Bulls-Heat, Vol. 2012, Chapter Four was kind of a Rorschach test. You see what you want to see. 

Another example of the surging Miami Heat behind the efforts of the presumptive MVP in LeBron James, taking down a top team in the East (at home) and moving closer to homecourt advantage throughout the Eastern Conference Playoffs? You could see that.

Another good effort by Chicago to keep the game close without their MVP, the reigning MVP, Derrick Rose, out with a foot injury, in which they at times pushed the Heat around and just didn't knock down makeable shots? You could see that.

A ho-hum late season game between two ugly offensive teams both missing stars (Chris Bosh also missed the game) in which neither side truly impressed? Sure.

A defensive battle between two versatile teams featuring brutal hits, some of them illegal, as the true grind of the playoffs takes center stage? Yeah, you can go with that. 

It can be whatever you want it to be. Meaningful. Meaningless. Irrelevant. Crucial. The Bulls gave great effort and ran out of offensive weaponry when the Heat turned up the pressure. The Heat couldn't run the Bulls out in their own building with Chicago missing Rose.

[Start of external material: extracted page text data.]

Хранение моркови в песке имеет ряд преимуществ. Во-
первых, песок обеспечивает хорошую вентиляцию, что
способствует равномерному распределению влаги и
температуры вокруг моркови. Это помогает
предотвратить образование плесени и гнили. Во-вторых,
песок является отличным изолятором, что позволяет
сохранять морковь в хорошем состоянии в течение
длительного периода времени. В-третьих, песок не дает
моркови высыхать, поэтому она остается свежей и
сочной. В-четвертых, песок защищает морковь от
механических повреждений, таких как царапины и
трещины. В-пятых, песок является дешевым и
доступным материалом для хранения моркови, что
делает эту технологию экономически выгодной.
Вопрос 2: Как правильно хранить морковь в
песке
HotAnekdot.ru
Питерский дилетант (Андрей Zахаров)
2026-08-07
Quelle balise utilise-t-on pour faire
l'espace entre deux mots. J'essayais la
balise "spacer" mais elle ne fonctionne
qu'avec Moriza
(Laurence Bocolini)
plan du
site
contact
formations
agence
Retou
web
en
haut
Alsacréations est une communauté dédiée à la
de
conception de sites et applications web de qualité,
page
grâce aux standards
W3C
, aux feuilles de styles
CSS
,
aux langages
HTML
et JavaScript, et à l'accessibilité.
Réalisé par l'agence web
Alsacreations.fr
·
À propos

The only conclusion you can reach is that this matchup that will in all likelihood happen in the Eastern Conference Finals is going to be long, grueling, and fierce.

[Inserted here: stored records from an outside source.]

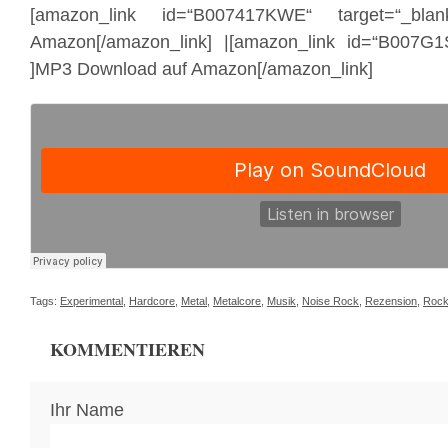
[amazon_link id=“B007417KWE“ target=“_bl
Amazon[/amazon_link] |[amazon_link id=“B007G1
]MP3 Download auf Amazon[/amazon_link]
Tags:
Experimental
,
Hardcore
,
Metal
,
Metalcore
,
Musik
,
Noise Rock
,
Rezension
,
Roc
KOMMENTIEREN
Ihr Name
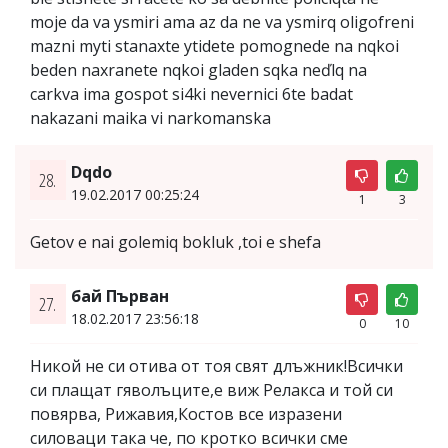
moje da va ysmiri ama az da ne va ysmirq oligofreni
mazni myti stanaxte ytidete pomognede na nqkoi
beden naxranete nqkoi gladen sqka neďlq na
carkva ima gospot si4ki nevernici 6te badat
nakazani maika vi narkomanska
Dqdo
28.
19.02.2017 00:25:24
1
3
Getov e nai golemiq bokluk ,toi e shefa
бай Първан
27.
18.02.2017 23:56:18
0
10
Никой не си отива от тоя свят длъжник!Всички
си плащат гяволъците,е виж Релакса и той си
повярва, Рижавия,Костов все изразени
силоваци така че, по кротко всички сме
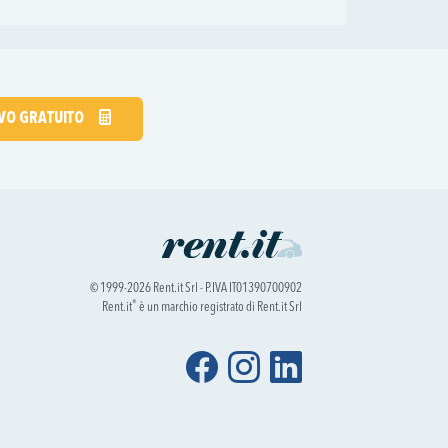
IVO GRATUITO
© 1999-2026 Rent.it Srl - P.IVA IT01390700902
®
Rent.it
è un marchio registrato di Rent.it Srl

The Heat demolished the Bulls in five games last year in the conference finals, after dropping the first game in Chicago. That's been the common response from the Heat contingent when it came to the Heat's struggles with Chicago this year. But the results stick out. The Heat took out the Bulls when they were at full-strength, and finish the season with a 2-2 tie in the season series. They won the first matchup, they won the last matchup.

But the Bulls get a pass with Rose missing. For now. The questions about his health are a bigger concern that have to be assuaged through their postseason play. For now it was a game they could win huge, but not really lose. On the other hand, it gives more momentum for the Heat and props open the door to Miami stealing homecourt advantage from Chicago. 

LeBron James didn't put an emphatic stamp on his MVP candidacy, but perhaps in a slow-paced, brutally inefficient game overall, dropping 27 points, 11 rebounds, 6 assists is enough. James hit another gear in the second half of this one, and despite some fourth quarter cramping issues, was making the kinds of plays that make him a singularly defined player. It wasn't overwhelming, but it may have been good enough. Kind of an inverse of James' career, in many ways.

So we'll wait, and add the sight adjustments we saw to our mental list about this matchup. How Erik Spoelstra began having strongside bigs cutting out to anticipate Kyle Korver running baseline off the backscreen. How the Bulls employed Taj Gibson on the switch to cover LeBron James in isolation. The adjustments made against Omer Asik, against Mike Miller, the impact of Shane Battier.

This story's not finished. We've only set the table. Bad blood, the meat of matchups, and the sizzle to go with the stakes. As for what will happen? You see what you want to see.